−¡M’ijo!
¡M’ijo!
Sebastián se acercó rápidamente a su
abuelo.
−¿Qué pasa, tata?
−M’ijo, ¿qué le pasa a esta cosa?
−¿Por qué, qué onda?
−¡Los Venegas! –dijo el abuelo−. ¡No están por ni’ún lado! Deberían
estarlos dando ahora.
Sebastián tragó saliva, pensando que
ahí iba de nuevo.
−Mire, tata –comenzó a explicarle su
nieto−, el canal canceló Los Venegas hace
años. Ya han pasado casi diez desde que no los dan.
El rostro del abuelo se desencajó
abruptamente.
−Pero… −tartamudeó, haciendo temblar
la piel colgante bajo su barbilla−. ¡Pero si los vi ayer! El Compadre Moncho se
fue a vivir a la casa de al frente con sus hijas, ¿acaso no te acordai’? Si no
lo’ hubieran transmitido ayer, ¿cómo podría saber eso, eh?
Sebastián pensó en lo triste que era
la enfermedad de su abuelo: vivir en un periodo de tiempo pasado, perdido y
nebuloso, repitiendo cada cierto tanto lo mismo una y otra vez sin recordar
absolutamente nada de las nuevas experiencias ni los nuevos cambios.
Sebastián tomó aire, llenándose de paciencia.
−Tata, Los Venegas terminaron hace tiempo. De hecho, la Hildita está
muerta.
−No…
−En serio, tata, no tendría por qué
mentirle.
−Por la miércale… −El abuelo parecía
realmente conmocionado por las palabras de su nieto−. No puede ser…
−Tata, se lo he dicho un montón de
veces, pero usted siempre se olvida…
−¿Cómo eso de que me lo hai’ dicho
un montón de veces?
−No se alarme, tata, no me haga
caso. La cosa es que Los Venegas, por
desgracia, no van a volver –Sebastián, sintiendo un repentino acceso de afecto
hacia su abuelo (sentado ahí en el sofá, con aire abatido y frágil), se sentó a
su lado y le rodeó los hombros con su brazo−. A mí igual me gustaban, pero creo
que los gustos de la gente fueron cambiando con el tiempo. No sé, me acuerdo
que después ya ni siquiera me daban ganas de verlos a la hora del almuerzo.
Además –agregó, teniendo un chispazo−, me acuerdo que nos redujeron las horas
del almuerzo de una hora y media, a cuarenta y cinco minuto’ en el colegio.
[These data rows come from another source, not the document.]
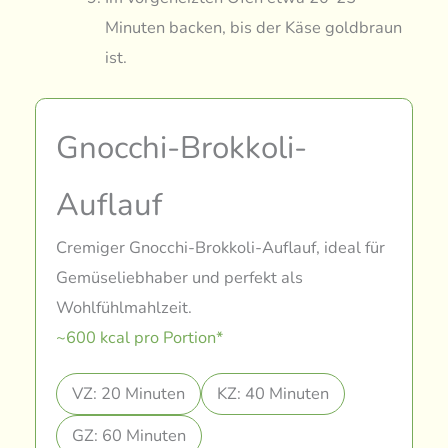
Minuten backen, bis der Käse goldbraun
ist.
Gnocchi-Brokkoli-
Auflauf
Cremiger Gnocchi-Brokkoli-Auflauf, ideal für
Gemüseliebhaber und perfekt als
Wohlfühlmahlzeit.
~600 kcal pro Portion*
VZ: 20 Minuten
KZ: 40 Minuten
GZ: 60 Minuten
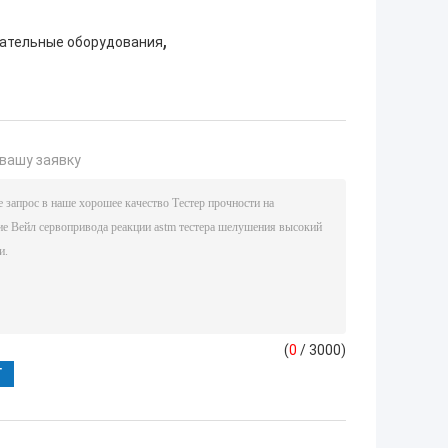
,
ательные оборудования
вашу заявку
(
0
/ 3000)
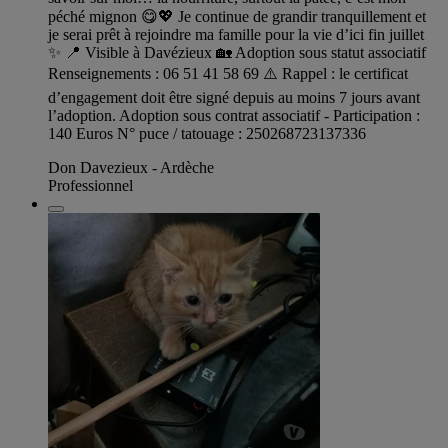
péché mignon 😋💖 Je continue de grandir tranquillement et
je serai prêt à rejoindre ma famille pour la vie d’ici fin juillet
✨ 📍 Visible à Davézieux 🏡 Adoption sous statut associatif
Renseignements : 06 51 41 58 69 ⚠️ Rappel : le certificat
d’engagement doit être signé depuis au moins 7 jours avant
l’adoption. Adoption sous contrat associatif - Participation :
140 Euros N° puce / tatouage : 250268723137336
Don Davezieux - Ardèche
Professionnel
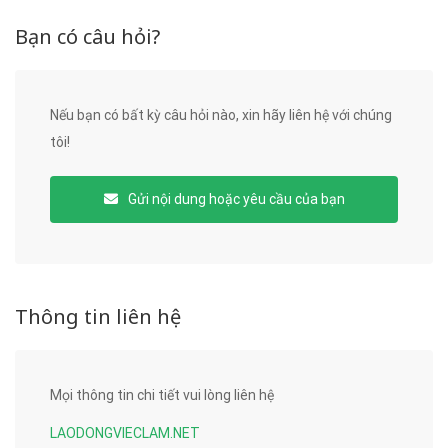
Bạn có câu hỏi?
Nếu bạn có bất kỳ câu hỏi nào, xin hãy liên hệ với chúng
tôi!
Gửi nội dung hoặc yêu cầu của bạn
Thông tin liên hệ
Mọi thông tin chi tiết vui lòng liên hệ
LAODONGVIECLAM.NET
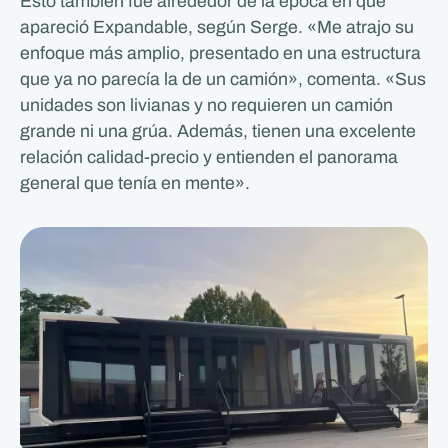
Esto también fue alrededor de la época en que
apareció Expandable, según Serge. «Me atrajo su
enfoque más amplio, presentado en una estructura
que ya no parecía la de un camión», comenta. «Sus
unidades son livianas y no requieren un camión
grande ni una grúa. Además, tienen una excelente
relación calidad-precio y entienden el panorama
general que tenía en mente».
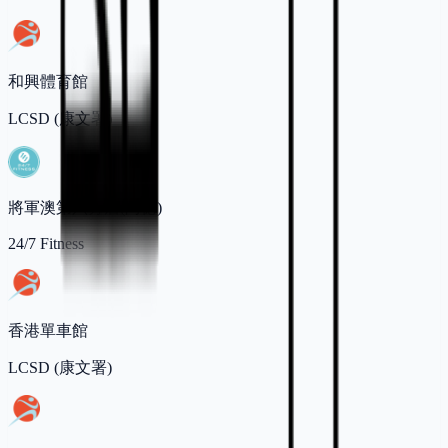
和興體育館
LCSD (康文署)
將軍澳第六分店(尚德)
24/7 Fitness
香港單車館
LCSD (康文署)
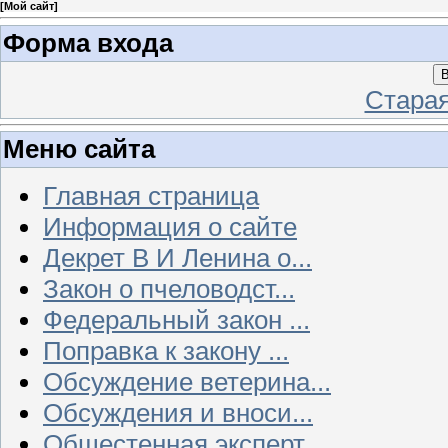
[
Мой сайт
]
Форма входа
В
Стара
Меню сайта
Главная страница
Информация о сайте
Декрет В И Ленина о...
Закон о пчеловодст...
Федеральный закон ...
Поправка к закону ...
Обсуждение ветерина...
Обсуждения и вноси...
Общестенная эксперт...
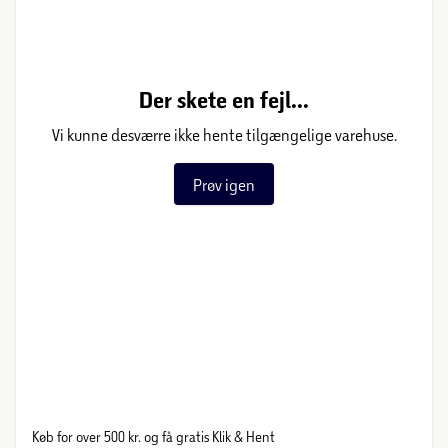
Der skete en fejl...
Vi kunne desværre ikke hente tilgængelige varehuse.
Prøv igen
Køb for over 500 kr. og få gratis Klik & Hent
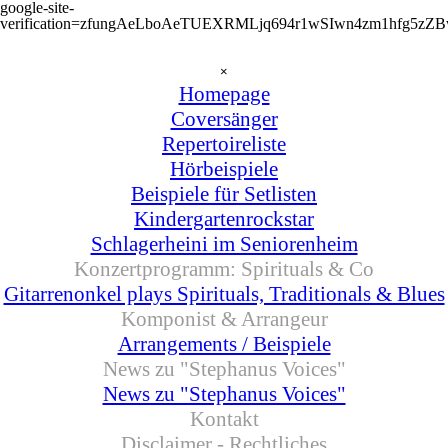
google-site-
verification=zfungAeLboAeTUEXRMLjq694r1wSIwn4zm1hfg5zZ
Direkt zum Seiteninhalt
Menü überspringen
×
Homepage
Coversänger
▼
Repertoireliste
Hörbeispiele
Beispiele für Setlisten
Kindergartenrockstar
Schlagerheini im Seniorenheim
Konzertprogramm: Spirituals & Co
▼
Gitarrenonkel plays Spirituals, Traditionals & Blues
Komponist & Arrangeur
▼
Arrangements / Beispiele
News zu "Stephanus Voices"
▼
News zu "Stephanus Voices"
Kontakt
Disclaimer - Rechtliches
▼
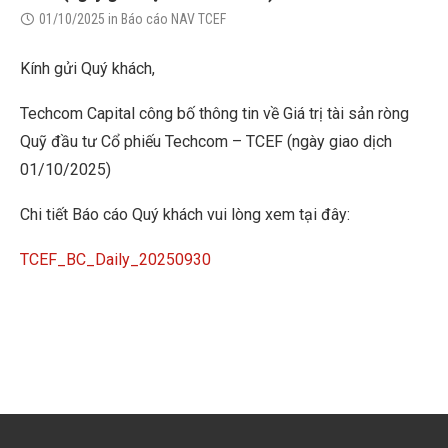
01/10/2025
in
Báo cáo NAV TCEF
Kính gửi Quý khách,
Techcom Capital công bố thông tin về Giá trị tài sản ròng
Quỹ đầu tư Cổ phiếu Techcom – TCEF (ngày giao dịch
01/10/2025)
Chi tiết Báo cáo Quý khách vui lòng xem tại đây:
TCEF_BC_Daily_20250930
Ni
cagando alcanzábamo’ a ir a la casa a almorzar. Eso sí que fue una mierda.
El abuelo estaba anonadado.
Sebastián podía notar con el tacto cómo le temblaba el cuerpo por dentro al
pobre hombre.
−¿Entonce’ tú ya no estai’ en el
colegio…?
−No, tata, salí hace tiempo.
−Entonce’…, ¿en qué año estamos
ahora?
−Tata, eso no sirve de nada.
Su abuelo intentó decir algo, pero
no logró encontrar las palabras. Tenía un aspecto destrozado.
−Pero…, pero… ¿En qué terminaron Los Venegas?
−Terminaron en nada, tata. Por lo
que me acuerdo, los cancelaron sin que existiera un final aparente. Una
lástima.
−No me digas entonces que todas
estas cosas que están dando ahora en la tele −el abuelo hizo un ademán vago
hacia el televisor al frente−, ¿son en reemplazo de… Los Venegas?
−Sí, abuelo. Así es.
Sebastián, sin poder explicarse bien
por qué, comenzó a sentir una extraña amargura en el pecho. Se le vinieron a la
mente un montón de recuerdos vagos, pero felices, de cuando llegaba con su
hermano a casa luego del colegio para almorzar y ver tele por un rato. Los Venegas, ahora que lo pensaba,
siempre estuvieron ahí, y él lo había olvidado.
El joven movió su cabeza, como
espantando malas ideas, y decidió apagar el televisor.
−Mire, tata, lo que dan hoy en día
en la tele ni se compara con lo que daban antes. Está lleno de tipos hablando
mentiras, copuchas y mierdas que a nadie le importa. Creo que ahora la tele
desinforma y estimula mucho más que en años pasados. Debo admitir que cada vez
me impresiona menos lo que dan los canales.
El abuelo abrió la boca para decir
algo, pero no hizo más esfuerzo que ése. Se veía totalmente resignado.
−Ya, no importa, tata –le dijo su
nieto, dándole una suave palmada en la espalda−. No importa.
−¿Qué no importa, hijo? –preguntó el
abuelo, extrañado. Sus ojos habían perdido su brillo.
−Nada, tata –le dijo Sebastián,
ayudándole a levantarse−. Venga, vamos a la calle un rato.